__What you will do__: Rewrite the data below with "Volume" swapped for "MasterVolume", leaving everything else the same.

__Rows__:

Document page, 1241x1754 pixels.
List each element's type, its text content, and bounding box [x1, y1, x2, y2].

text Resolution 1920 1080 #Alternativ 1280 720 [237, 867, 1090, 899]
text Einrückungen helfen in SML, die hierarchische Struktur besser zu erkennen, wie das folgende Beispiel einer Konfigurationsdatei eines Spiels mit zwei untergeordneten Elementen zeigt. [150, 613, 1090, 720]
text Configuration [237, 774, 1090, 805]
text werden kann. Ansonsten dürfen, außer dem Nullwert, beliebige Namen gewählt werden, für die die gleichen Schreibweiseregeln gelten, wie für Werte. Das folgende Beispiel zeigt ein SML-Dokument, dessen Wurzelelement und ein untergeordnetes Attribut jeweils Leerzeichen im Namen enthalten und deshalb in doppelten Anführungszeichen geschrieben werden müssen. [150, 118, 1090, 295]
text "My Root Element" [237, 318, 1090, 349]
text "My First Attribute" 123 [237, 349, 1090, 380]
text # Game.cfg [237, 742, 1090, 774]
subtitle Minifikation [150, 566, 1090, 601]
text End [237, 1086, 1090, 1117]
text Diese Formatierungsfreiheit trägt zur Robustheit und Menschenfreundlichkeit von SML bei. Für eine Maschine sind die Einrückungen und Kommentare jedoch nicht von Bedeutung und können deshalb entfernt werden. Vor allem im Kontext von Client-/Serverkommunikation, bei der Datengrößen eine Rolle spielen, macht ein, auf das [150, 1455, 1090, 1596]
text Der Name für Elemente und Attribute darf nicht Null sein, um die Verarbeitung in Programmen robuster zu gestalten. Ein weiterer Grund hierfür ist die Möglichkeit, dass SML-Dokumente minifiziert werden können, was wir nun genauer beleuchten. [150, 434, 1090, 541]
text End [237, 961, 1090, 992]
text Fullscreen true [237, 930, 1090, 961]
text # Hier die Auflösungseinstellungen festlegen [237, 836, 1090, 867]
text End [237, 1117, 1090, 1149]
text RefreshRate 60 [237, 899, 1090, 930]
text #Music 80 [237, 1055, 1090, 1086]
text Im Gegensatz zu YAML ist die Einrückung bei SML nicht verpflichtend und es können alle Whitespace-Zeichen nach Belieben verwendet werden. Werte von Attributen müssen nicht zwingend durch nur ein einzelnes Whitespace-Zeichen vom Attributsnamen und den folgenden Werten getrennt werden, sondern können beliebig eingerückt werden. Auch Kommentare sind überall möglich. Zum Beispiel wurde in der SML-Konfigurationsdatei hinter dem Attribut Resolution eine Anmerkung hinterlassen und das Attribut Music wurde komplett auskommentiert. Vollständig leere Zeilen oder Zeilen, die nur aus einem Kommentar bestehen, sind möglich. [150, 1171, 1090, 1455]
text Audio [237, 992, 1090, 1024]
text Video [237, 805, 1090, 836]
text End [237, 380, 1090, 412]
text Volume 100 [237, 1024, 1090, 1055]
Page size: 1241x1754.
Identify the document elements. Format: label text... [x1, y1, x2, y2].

__Response to this task__:
Document page, 1241x1754 pixels.
List each element's type, its text content, and bounding box [x1, y1, x2, y2].

text Resolution 1920 1080 #Alternativ 1280 720 [237, 867, 1090, 899]
text Einrückungen helfen in SML, die hierarchische Struktur besser zu erkennen, wie das folgende Beispiel einer Konfigurationsdatei eines Spiels mit zwei untergeordneten Elementen zeigt. [150, 613, 1090, 720]
text Configuration [237, 774, 1090, 805]
text werden kann. Ansonsten dürfen, außer dem Nullwert, beliebige Namen gewählt werden, für die die gleichen Schreibweiseregeln gelten, wie für Werte. Das folgende Beispiel zeigt ein SML-Dokument, dessen Wurzelelement und ein untergeordnetes Attribut jeweils Leerzeichen im Namen enthalten und deshalb in doppelten Anführungszeichen geschrieben werden müssen. [150, 118, 1090, 295]
text "My Root Element" [237, 318, 1090, 349]
text "My First Attribute" 123 [237, 349, 1090, 380]
text # Game.cfg [237, 742, 1090, 774]
subtitle Minifikation [150, 566, 1090, 601]
text End [237, 1086, 1090, 1117]
text Diese Formatierungsfreiheit trägt zur Robustheit und Menschenfreundlichkeit von SML bei. Für eine Maschine sind die Einrückungen und Kommentare jedoch nicht von Bedeutung und können deshalb entfernt werden. Vor allem im Kontext von Client-/Serverkommunikation, bei der Datengrößen eine Rolle spielen, macht ein, auf das [150, 1455, 1090, 1596]
text Der Name für Elemente und Attribute darf nicht Null sein, um die Verarbeitung in Programmen robuster zu gestalten. Ein weiterer Grund hierfür ist die Möglichkeit, dass SML-Dokumente minifiziert werden können, was wir nun genauer beleuchten. [150, 434, 1090, 541]
text End [237, 961, 1090, 992]
text Fullscreen true [237, 930, 1090, 961]
text # Hier die Auflösungseinstellungen festlegen [237, 836, 1090, 867]
text End [237, 1117, 1090, 1149]
text RefreshRate 60 [237, 899, 1090, 930]
text #Music 80 [237, 1055, 1090, 1086]
text Im Gegensatz zu YAML ist die Einrückung bei SML nicht verpflichtend und es können alle Whitespace-Zeichen nach Belieben verwendet werden. Werte von Attributen müssen nicht zwingend durch nur ein einzelnes Whitespace-Zeichen vom Attributsnamen und den folgenden Werten getrennt werden, sondern können beliebig eingerückt werden. Auch Kommentare sind überall möglich. Zum Beispiel wurde in der SML-Konfigurationsdatei hinter dem Attribut Resolution eine Anmerkung hinterlassen und das Attribut Music wurde komplett auskommentiert. Vollständig leere Zeilen oder Zeilen, die nur aus einem Kommentar bestehen, sind möglich. [150, 1171, 1090, 1455]
text Audio [237, 992, 1090, 1024]
text Video [237, 805, 1090, 836]
text End [237, 380, 1090, 412]
text MasterVolume 100 [237, 1024, 1090, 1055]
Page size: 1241x1754.
Identify the document elements. Format: label text... [x1, y1, x2, y2].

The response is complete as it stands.